→ WORK TO COMPLETE:
Would you repeat the data below exactly, taking out the images?

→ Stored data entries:
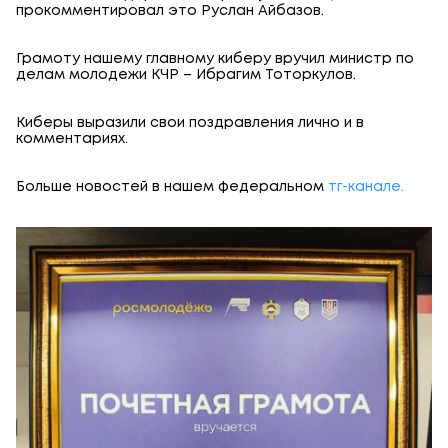
прокомментировал это Руслан Айбазов.
Грамоту нашему главному киберу вручил министр по
делам молодежи КЧР – Ибрагим Тоторкулов.
Киберы выразили свои поздравления лично и в
комментариях.
Больше новостей в нашем федеральном
тг-канале.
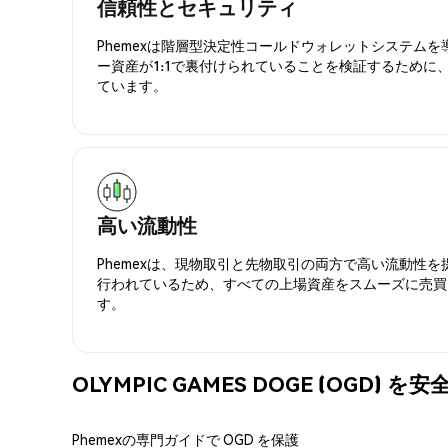
信頼性とセキュリティ
Phemexは階層型決定性コールドウォレットシステム
ー資産が1:1で裏付けられていることを検証するために
ています。
高い流動性
Phemexは、現物取引と先物取引の両方で高い流動性
行われているため、すべての上場資産をスムーズに売買
す。
OLYMPIC GAMES DOGE (OGD)
Phemexの専門ガイドで OGD を保護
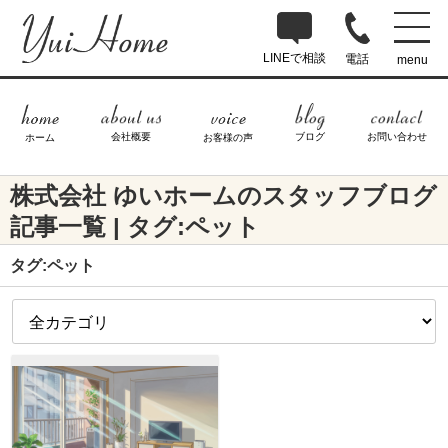
LINEで相談
電話
menu
ブログ
お問い合わせ
会社概要
ホーム
お客様の声
株式会社 ゆいホームのスタッフブログ
記事一覧 | タグ:ペット
タグ:ペット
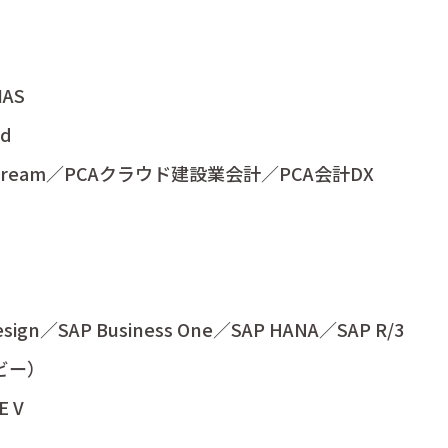
IAS
ud
Dream／PCAクラウド建設業会計／PCA会計DX
esign／SAP Business One／SAP HANA／SAP R/3
ビー）
E V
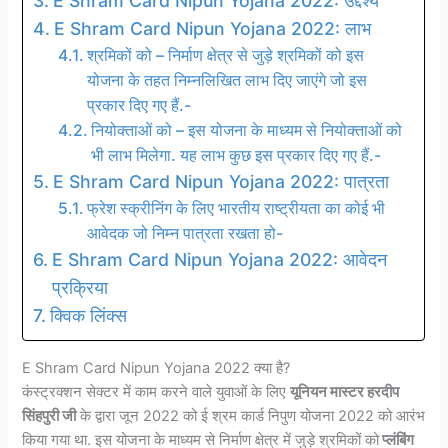
E Shram Card Nipun Yojana 2022: उद्देश्य
E Shram Card Nipun Yojana 2022: लाभ
श्रमिकों को – निर्माण क्षेत्र से जुड़े श्रमिकों को इस
योजना के तहत निम्नलिखित लाभ दिए जाएंगे जो इस
प्रकार दिए गए हैं.-
नियोक्ताओं को – इस योजना के माध्यम से नियोक्ताओं को
भी लाभ मिलेगा. यह लाभ कुछ इस प्रकार दिए गए हैं.-
E Shram Card Nipun Yojana 2022: पात्रता
फ्रेश स्क्रीनिंग के लिए भारतीय राष्ट्रीयता का कोई भी
आवेदक जो निम्न पात्रता रखता हो-
E Shram Card Nipun Yojana 2022: आवेदन
प्रक्रिया
क्विक लिंक्स
E Shram Card Nipun Yojana 2022 क्या है?
कंस्ट्रक्शन सेक्टर में काम करने वाले युवाओं के लिए
यूनियन मास्टर हरदीप
सिंहपुरी जी
के द्वारा जून 2022 को ई श्रम कार्ड निपुण योजना 2022 को आरंभ
किया गया था. इस योजना के माध्यम से निर्माण क्षेत्र में जुड़े श्रमिकों को
प्लंबिंग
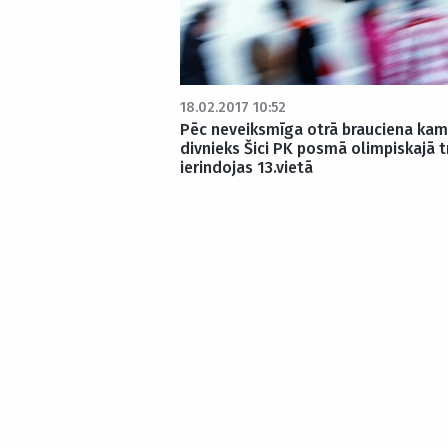
18.02.2017 10:52
Pēc neveiksmīga otrā brauciena ka
divnieks Šici PK posmā olimpiskajā t
ierindojas 13.vietā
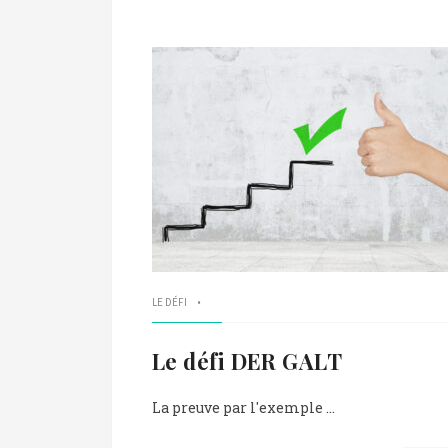
LE DÉFI
Le défi DER GALT
La preuve par l'exemple ...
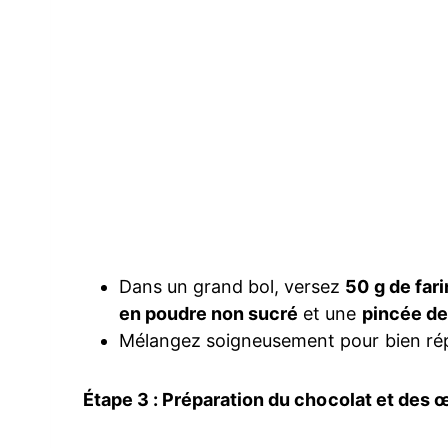
Dans un grand bol, versez
50 g de fari
en poudre non sucré
et une
pincée de
Mélangez soigneusement pour bien répa
Étape 3 : Préparation du chocolat et des 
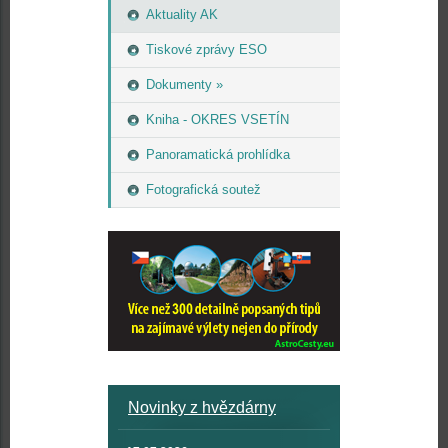
Aktuality AK
Tiskové zprávy ESO
Dokumenty »
Kniha - OKRES VSETÍN
Panoramatická prohlídka
Fotografická soutež
Novinky z hvězdárny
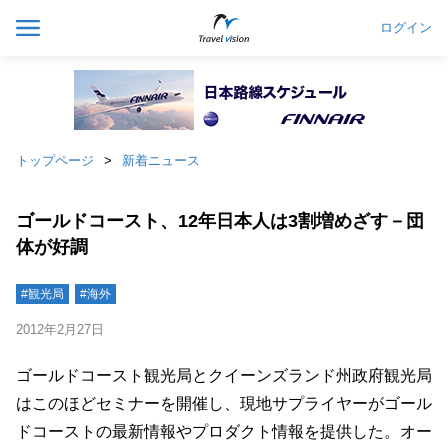
ログイン
トップページ
新着ニュース
ゴールドコースト、12年日本人は3割増めざす－団
体が好調
#観光局
#海外
2012年2月27日
ゴールドコースト観光局とクイーンズランド州政府観光局
はこのほどセミナーを開催し、現地サプライヤーがゴール
ドコーストの最新情報やプロダクト情報を提供した。オー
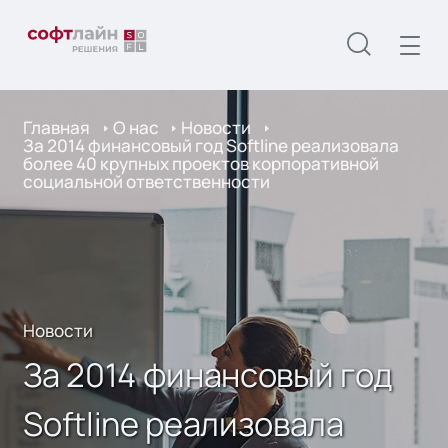
Главная
О нас
Новости
За 2014 финансовый год Softline реализовала
более 40 крупных проектов корпоративной
социальной ответственности
Новости
За 2014 финансовый год
Softline реализовала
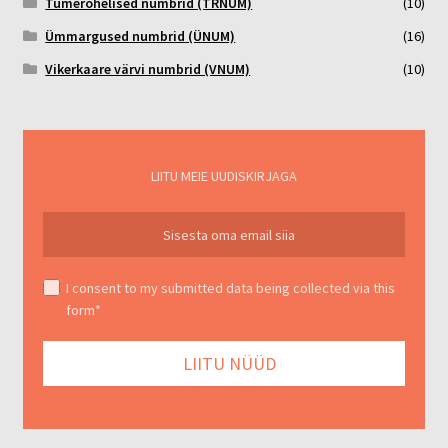
Tumerohelised numbrid (TRNUM)
(10)
Ümmargused numbrid (ÜNUM)
(16)
Vikerkaare värvi numbrid (VNUM)
(10)
LIITU MEIE UUDISKIRJAGA
I consent to my submitted data being collected via this
form*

→ ANSWER TO THIS EXERCISE:
прокомментировал это Руслан Айбазов.
Грамоту нашему главному киберу вручил министр по
делам молодежи КЧР – Ибрагим Тоторкулов.
Киберы выразили свои поздравления лично и в
комментариях.
Больше новостей в нашем федеральном
тг-канале.
信頼性とセキュリティ
Phemexは階層型決定性コールドウォレットシステム
ー資産が1:1で裏付けられていることを検証するために
ています。
高い流動性
Phemexは、現物取引と先物取引の両方で高い流動性
行われているため、すべての上場資産をスムーズに売買
す。
OLYMPIC GAMES DOGE (OGD)
Phemexの専門ガイドで OGD を保護
LINEで相談
電話
menu
ブログ
お問い合わせ
会社概要
ホーム
お客様の声
株式会社 ゆいホームのスタッフブログ
記事一覧 | タグ:ペット
タグ:ペット
IAS
ud
Dream／PCAクラウド建設業会計／PCA会計DX
esign／SAP Business One／SAP HANA／SAP R/3
ビー）
E V
E Shram Card Nipun Yojana 2022: उद्देश्य
E Shram Card Nipun Yojana 2022: लाभ
श्रमिकों को – निर्माण क्षेत्र से जुड़े श्रमिकों को इस
योजना के तहत निम्नलिखित लाभ दिए जाएंगे जो इस
प्रकार दिए गए हैं.-
नियोक्ताओं को – इस योजना के माध्यम से नियोक्ताओं को
भी लाभ मिलेगा. यह लाभ कुछ इस प्रकार दिए गए हैं.-
E Shram Card Nipun Yojana 2022: पात्रता
फ्रेश स्क्रीनिंग के लिए भारतीय राष्ट्रीयता का कोई भी
आवेदक जो निम्न पात्रता रखता हो-
E Shram Card Nipun Yojana 2022: आवेदन
प्रक्रिया
क्विक लिंक्स
E Shram Card Nipun Yojana 2022 क्या है?
कंस्ट्रक्शन सेक्टर में काम करने वाले युवाओं के लिए
यूनियन मास्टर हरदीप
सिंहपुरी जी
के द्वारा जून 2022 को ई श्रम कार्ड निपुण योजना 2022 को आरंभ
किया गया था. इस योजना के माध्यम से निर्माण क्षेत्र में जुड़े श्रमिकों को
प्लंबिंग
18.02.2017 10:52
Pēc neveiksmīga otrā brauciena ka
divnieks Šici PK posmā olimpiskajā t
ierindojas 13.vietā
LE DÉFI
Le défi DER GALT
La preuve par l'exemple ...
Dans un grand bol, versez
50 g de fari
en poudre non sucré
et une
pincée de
Mélangez soigneusement pour bien répa
Étape 3 : Préparation du chocolat et des 
Aktuality AK
Tiskové zprávy ESO
Dokumenty »
Kniha - OKRES VSETÍN
Panoramatická prohlídka
Fotografická soutež
Novinky z hvězdárny
ログイン
トップページ
新着ニュース
ゴールドコースト、12年日本人は3割増めざす－団
体が好調
#観光局
#海外
2012年2月27日
ゴールドコースト観光局とクイーンズランド州政府観光局
はこのほどセミナーを開催し、現地サプライヤーがゴール
ドコーストの最新情報やプロダクト情報を提供した。オー
Главная
О нас
Новости
За 2014 финансовый год Softline реализовала
более 40 крупных проектов корпоративной
социальной ответственности
Новости
За 2014 финансовый год
Softline реализовала
Tumerohelised numbrid (TRNUM)
(10)
Ümmargused numbrid (ÜNUM)
(16)
Vikerkaare värvi numbrid (VNUM)
(10)
LIITU MEIE UUDISKIRJAGA
I consent to my submitted data being collected via this
form*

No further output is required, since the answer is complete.